Gensler betont die Notwendigkeit weiterer Fortschritte der SEC bei der Regulierung von Kryptowährungen

- Gary Gensler ist der Ansicht, dass in Bezug auf die Regulierung von Kryptowährungen noch ein langer Weg vor uns liegt.
- Der scheidende SEC-Vorsitzende merkt an, dass es Anlegern nach wie vor an angemessenen Offenlegungen und Informationen seitens der Anbieter digitaler Vermögenswerte mangelt.
- Er bezog sich dabei auf die Kryptowährungsbranche und bezeichnete sie als „voller schwarzer Schafe“.
Gary Gensler, der scheidende Vorsitzende der Securities and Exchange Commission (SEC), betonte die Notwendigkeit einer verstärkten regulatorischen Überwachung von Altcoins und Intermediären auf dem Markt für digitale Vermögenswerte.
In einem Interview mit Bloomberg Televisionhob Gensler den anhaltenden Mangel an angemessenen Offenlegungen und Informationen hervor, die Unternehmen im Bereich digitaler Vermögenswerte Privatanlegern zur Verfügung stellen.
Gensler reflektiert über seine Amtszeit bei der SEC und die Veränderungen in der Führung der Krypto-Strafverfolgungsbehörden
Im Rückblick auf seine Amtszeit zeigte sich Gensler stolz auf die Durchsetzungsmaßnahmen der SEC im Kryptobereich und hob deren Konstanz über die Jahre hinweg hervor. Der ehemalige Goldman-Sachs-Manager ist für sein energisches Vorgehen gegen Kryptowährungsunternehmen bekannt. Diese Maßnahmen richteten sich gegen ein breites Spektrum, von betrügerischen Anbietern bis hin zu großen Firmen wie Coinbase Global Inc. und dem Eigenhandelsunternehmen DRW Holdings.
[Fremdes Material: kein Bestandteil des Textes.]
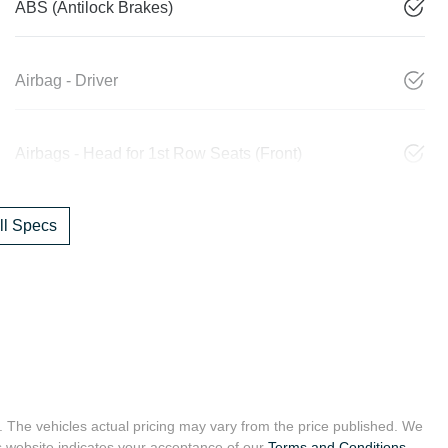
ABS (Antilock Brakes)
Airbag - Driver
Airbags - Head for 1st Row Seats (Front)
l Specs
. The vehicles actual pricing may vary from the price published. We
s website indicates your acceptance of our
Terms and Conditions.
Gensler kündigte im November seinen Rücktritt als SEC-Vorsitzender zum 20. Januar an, zeitgleich mit der Amtseinführung des designiertendentDonald Trump. Trump nominierte Paul Atkins, einen ehemaligen SEC-Kommissar, für den Vorsitz der Behörde. Atkins plant, einen weniger restriktiven Kurs gegenüber der Digital-Asset-Branche einzuschlagen und die Durchsetzungsmaßnahmen zu reduzieren.
In dem Interview merkte Gensler an, dass sein Vorgänger Jay Clayton während seiner Amtszeit unter der ersten Trump-Administration etwa 80 Verfahren im Zusammenhang mit Kryptowährungen eingeleitet hatte. Unter Gensler stieg diese Zahl auf etwa 100 Fälle.
Während Clayton sich auf Token-Emittenten konzentrierte, deren Angebote als Wertpapiere galten, priorisierte Gensler die Durchsetzung der Vorschriften gegen Marktintermediäre, die Wertpapiergesetze hinsichtlich Registrierungs- und Offenlegungspflichten umgehen. Unter Genslers Führung verzeichnete die SEC vor Gericht sowohl Erfolge als auch Niederlagen.
Gensler hat sich skeptisch gegenüber der Kryptoindustrie geäußert
Der von Biden ernannte Gensler hat sich wiederholt skeptisch gegenüber der Regulierung von Kryptowährungen geäußert. Er sprach sich nach der Verabschiedung des FIT21-Gesetzentwurfs im Repräsentantenhaus entschieden dagegen aus. Das Verhältnis zwischen der Kryptoindustrie und Gensler ist angespannt.
Die Branche betrachtet Gensler überwiegend mit Skepsis und Frustration. Viele sind der Ansicht, dass sein strenger Durchsetzungsansatz und die Einstufung der meisten Krypto-Assets als Wertpapiere Innovationen gehemmt und Rechtsunsicherheit geschaffen haben.
Laut Gensler machen Kryptowährungen weniger als 1 % der US-Finanzmärkte aus, sind aber dennoch von „Betrugsfällen“ durchzogen
Ich habe noch nie einen Bereich erlebt, der so sehr von Gefühlen und so wenig von fundamentalen Fakten geprägt ist. Von diesen 10.000 bis 15.000 Projekten werden viele nicht überleben. Sie sind wie Risikokapitalinvestitionen – sie werden nicht überleben.
~Gary Gensler
Gensler zeigte sich stolz auf die erreichten Erfolge, betonte aber, dass noch viel zu tun sei.